In a metropolitan area with state laws protecting LGBTQ people from housing discrimination, a home buyer needs to earn an annual income of $150,364 to afford a median priced home. That’s 46.8% more than the $102,435 buyers need to earn to afford a home in places without such protections, the online property portal said.

For the purposes of their report, a metro is considered to have protections if the state it’s located in prohibits housing discrimination based on sexual orientation and/or gender identity, Redfin explained.
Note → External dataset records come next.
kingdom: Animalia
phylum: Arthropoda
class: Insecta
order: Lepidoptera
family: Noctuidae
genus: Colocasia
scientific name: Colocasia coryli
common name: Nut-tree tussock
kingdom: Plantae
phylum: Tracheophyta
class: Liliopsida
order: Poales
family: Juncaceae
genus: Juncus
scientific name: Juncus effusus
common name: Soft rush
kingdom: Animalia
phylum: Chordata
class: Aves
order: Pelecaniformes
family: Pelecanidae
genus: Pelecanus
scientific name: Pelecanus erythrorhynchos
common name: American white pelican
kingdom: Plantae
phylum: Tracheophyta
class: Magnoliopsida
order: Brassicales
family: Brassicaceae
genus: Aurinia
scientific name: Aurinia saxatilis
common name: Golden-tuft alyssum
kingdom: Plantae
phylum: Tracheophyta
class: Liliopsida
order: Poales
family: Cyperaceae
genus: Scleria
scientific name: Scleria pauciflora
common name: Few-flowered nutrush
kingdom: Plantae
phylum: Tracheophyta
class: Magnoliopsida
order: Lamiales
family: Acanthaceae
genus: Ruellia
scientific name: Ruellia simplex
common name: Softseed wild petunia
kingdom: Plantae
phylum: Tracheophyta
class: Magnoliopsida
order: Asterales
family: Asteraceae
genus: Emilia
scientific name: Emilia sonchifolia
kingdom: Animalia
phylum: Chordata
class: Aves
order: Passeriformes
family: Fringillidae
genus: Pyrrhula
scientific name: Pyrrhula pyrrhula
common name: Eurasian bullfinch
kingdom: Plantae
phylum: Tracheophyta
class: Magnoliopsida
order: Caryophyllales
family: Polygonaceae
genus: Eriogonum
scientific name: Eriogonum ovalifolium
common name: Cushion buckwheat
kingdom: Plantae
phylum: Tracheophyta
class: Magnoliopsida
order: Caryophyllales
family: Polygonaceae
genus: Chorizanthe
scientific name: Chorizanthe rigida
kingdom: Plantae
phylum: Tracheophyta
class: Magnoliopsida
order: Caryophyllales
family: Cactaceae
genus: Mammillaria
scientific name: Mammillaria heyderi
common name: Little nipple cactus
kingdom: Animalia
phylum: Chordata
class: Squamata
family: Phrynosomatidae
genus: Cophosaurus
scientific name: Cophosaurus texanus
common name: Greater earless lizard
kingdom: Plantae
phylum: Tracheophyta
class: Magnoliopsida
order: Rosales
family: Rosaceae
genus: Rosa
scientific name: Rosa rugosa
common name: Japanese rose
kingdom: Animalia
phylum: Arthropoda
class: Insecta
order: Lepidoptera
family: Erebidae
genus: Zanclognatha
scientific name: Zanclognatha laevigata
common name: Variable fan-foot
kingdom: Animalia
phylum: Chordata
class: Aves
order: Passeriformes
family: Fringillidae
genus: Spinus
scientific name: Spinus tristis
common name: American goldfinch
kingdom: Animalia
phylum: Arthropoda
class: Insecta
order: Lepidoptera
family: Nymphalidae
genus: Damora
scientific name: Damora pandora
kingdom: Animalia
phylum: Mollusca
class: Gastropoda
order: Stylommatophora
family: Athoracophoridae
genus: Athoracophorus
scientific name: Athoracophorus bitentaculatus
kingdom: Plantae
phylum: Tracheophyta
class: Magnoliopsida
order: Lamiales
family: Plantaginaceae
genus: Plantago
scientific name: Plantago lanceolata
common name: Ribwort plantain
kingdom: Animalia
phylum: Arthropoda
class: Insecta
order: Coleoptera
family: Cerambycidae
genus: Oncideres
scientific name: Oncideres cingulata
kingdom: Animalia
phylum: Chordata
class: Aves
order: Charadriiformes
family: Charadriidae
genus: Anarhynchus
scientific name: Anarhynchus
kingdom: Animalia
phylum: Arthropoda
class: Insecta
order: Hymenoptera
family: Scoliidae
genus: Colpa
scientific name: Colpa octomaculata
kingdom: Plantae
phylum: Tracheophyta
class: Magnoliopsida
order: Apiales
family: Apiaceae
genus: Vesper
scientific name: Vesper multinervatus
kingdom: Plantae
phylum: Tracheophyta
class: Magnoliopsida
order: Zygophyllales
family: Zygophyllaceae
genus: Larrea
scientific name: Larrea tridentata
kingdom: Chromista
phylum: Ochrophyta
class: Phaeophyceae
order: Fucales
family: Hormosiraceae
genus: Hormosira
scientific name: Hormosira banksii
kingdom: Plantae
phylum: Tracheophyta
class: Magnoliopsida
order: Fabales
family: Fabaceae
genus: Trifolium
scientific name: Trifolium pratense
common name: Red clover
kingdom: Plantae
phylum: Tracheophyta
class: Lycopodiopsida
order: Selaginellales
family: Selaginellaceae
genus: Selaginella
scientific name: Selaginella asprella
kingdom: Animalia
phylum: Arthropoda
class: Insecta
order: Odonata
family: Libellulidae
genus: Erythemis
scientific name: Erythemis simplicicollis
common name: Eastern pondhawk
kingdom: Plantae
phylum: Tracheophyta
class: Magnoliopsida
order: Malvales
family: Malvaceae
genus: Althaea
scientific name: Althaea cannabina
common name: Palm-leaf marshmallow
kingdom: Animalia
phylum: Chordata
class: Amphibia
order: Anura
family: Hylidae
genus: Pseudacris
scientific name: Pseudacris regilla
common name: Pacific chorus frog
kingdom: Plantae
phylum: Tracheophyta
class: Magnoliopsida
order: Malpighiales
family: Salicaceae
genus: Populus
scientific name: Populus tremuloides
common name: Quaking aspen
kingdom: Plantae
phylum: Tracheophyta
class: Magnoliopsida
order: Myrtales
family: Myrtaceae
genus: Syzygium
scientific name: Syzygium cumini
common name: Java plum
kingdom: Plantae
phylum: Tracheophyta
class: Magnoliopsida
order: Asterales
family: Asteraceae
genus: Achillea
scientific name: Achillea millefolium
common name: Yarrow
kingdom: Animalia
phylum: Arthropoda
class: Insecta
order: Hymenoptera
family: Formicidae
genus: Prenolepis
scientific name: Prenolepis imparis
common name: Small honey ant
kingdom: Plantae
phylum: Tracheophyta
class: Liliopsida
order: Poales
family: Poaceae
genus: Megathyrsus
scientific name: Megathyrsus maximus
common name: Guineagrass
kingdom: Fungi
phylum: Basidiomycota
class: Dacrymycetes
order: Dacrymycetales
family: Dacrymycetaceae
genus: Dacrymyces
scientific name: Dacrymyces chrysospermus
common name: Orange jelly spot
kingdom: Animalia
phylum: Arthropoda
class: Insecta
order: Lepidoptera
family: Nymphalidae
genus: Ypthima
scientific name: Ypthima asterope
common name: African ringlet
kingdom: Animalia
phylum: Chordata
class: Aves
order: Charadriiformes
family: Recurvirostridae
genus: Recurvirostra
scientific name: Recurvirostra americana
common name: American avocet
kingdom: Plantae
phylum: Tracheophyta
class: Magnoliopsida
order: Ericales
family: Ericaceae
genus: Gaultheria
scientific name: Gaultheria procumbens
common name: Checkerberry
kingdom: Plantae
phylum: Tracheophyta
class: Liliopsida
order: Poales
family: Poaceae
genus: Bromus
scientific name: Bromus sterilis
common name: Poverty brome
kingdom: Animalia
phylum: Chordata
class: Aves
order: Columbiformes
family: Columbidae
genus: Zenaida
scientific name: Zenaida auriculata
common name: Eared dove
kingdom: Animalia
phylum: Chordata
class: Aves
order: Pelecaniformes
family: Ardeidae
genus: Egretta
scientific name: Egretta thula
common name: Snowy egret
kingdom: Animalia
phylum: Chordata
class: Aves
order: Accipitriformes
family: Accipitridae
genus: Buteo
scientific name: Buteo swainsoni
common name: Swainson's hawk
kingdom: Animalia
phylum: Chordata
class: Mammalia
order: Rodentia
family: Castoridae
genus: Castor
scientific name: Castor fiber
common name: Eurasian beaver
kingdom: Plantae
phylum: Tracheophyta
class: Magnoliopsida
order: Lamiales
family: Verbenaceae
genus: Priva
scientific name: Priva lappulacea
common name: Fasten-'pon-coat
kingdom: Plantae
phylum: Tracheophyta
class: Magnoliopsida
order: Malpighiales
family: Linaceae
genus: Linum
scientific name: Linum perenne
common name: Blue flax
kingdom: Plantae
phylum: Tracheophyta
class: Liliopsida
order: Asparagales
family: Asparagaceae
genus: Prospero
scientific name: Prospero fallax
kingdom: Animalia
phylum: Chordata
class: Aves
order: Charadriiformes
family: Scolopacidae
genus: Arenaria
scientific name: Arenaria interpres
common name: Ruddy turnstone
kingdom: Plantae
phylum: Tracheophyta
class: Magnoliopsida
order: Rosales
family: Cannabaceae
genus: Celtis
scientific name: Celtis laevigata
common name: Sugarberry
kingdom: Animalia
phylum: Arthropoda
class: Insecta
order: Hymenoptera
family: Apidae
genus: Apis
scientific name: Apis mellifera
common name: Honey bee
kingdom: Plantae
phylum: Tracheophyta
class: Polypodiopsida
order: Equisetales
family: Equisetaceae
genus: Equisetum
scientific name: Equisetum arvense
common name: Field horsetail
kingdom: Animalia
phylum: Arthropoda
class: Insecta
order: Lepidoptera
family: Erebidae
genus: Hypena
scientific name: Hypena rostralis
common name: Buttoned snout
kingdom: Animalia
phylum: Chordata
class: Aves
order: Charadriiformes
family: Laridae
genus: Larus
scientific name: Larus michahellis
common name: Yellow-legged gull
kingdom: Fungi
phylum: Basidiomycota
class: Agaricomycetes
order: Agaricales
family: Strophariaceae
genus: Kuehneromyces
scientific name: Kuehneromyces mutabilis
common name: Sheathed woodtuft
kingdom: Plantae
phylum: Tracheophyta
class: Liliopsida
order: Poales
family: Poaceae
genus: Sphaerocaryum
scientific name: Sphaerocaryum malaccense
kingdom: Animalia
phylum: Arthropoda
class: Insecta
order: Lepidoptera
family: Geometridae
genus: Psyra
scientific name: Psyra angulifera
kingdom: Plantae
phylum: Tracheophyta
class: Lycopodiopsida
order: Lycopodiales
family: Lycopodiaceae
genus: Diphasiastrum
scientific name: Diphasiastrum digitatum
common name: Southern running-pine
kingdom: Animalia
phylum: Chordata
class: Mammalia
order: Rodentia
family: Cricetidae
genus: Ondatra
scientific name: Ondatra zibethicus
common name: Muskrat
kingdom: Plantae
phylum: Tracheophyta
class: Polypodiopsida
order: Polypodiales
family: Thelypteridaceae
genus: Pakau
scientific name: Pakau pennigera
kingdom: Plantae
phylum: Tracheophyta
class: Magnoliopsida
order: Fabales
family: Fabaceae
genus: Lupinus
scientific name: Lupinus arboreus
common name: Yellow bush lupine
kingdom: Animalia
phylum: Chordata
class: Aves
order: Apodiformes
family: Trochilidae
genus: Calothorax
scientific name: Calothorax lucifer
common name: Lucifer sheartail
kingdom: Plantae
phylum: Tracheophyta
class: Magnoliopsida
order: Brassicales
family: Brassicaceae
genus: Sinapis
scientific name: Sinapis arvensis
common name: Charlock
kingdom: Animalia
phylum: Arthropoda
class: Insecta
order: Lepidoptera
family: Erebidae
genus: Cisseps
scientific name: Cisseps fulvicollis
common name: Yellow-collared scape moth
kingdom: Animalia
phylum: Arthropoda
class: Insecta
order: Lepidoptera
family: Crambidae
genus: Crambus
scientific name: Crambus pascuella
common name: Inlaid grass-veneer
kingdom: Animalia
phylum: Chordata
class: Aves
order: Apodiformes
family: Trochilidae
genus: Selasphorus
In the case of metro areas which span multiple states, Redfin considered the metro to have protections if at least one of the states it’s located in prohibits such discrimination.

“LGBTQ+ Americans face disproportionately large barriers to homeownership,” said Redfin senior economist Elijah de la Campa in the report. “On top of paying a premium to live somewhere that feels safe, many LGBTQ+ house hunters are earning less than the typical U.S. worker, and face discrimination while shopping for homes despite laws that prohibit it.”

The locales where individuals identifying as LGBTQ make up the largest share of the adult population are also those where housing is the least affordable, the report found.

In San Francisco, where 6.7% of the adult population identifies as LGBTQ—the highest share of any of the 54 metropolitan areas Redfin analyzed—only 5.1% of listings last year were affordable based on the median local income, one of the lowest shares in the country.

In Portland, Oregon, which had the second highest share of LGBTQ adults at 6%, only 6.7% of homes for sale were affordable; in Austin, Texas, where 5.9% of the adult population identifies as LGBTQ, 2.9% of listings were affordable.

And in Seattle and Los Angeles, where LGBTQ adults make up 5.2% and 5.1% of the population, 4.8% and 1.9% of homes for sale were affordable, respectively.

All but one of those top LGBTQ metros—Austin—has state-level protections, the report said.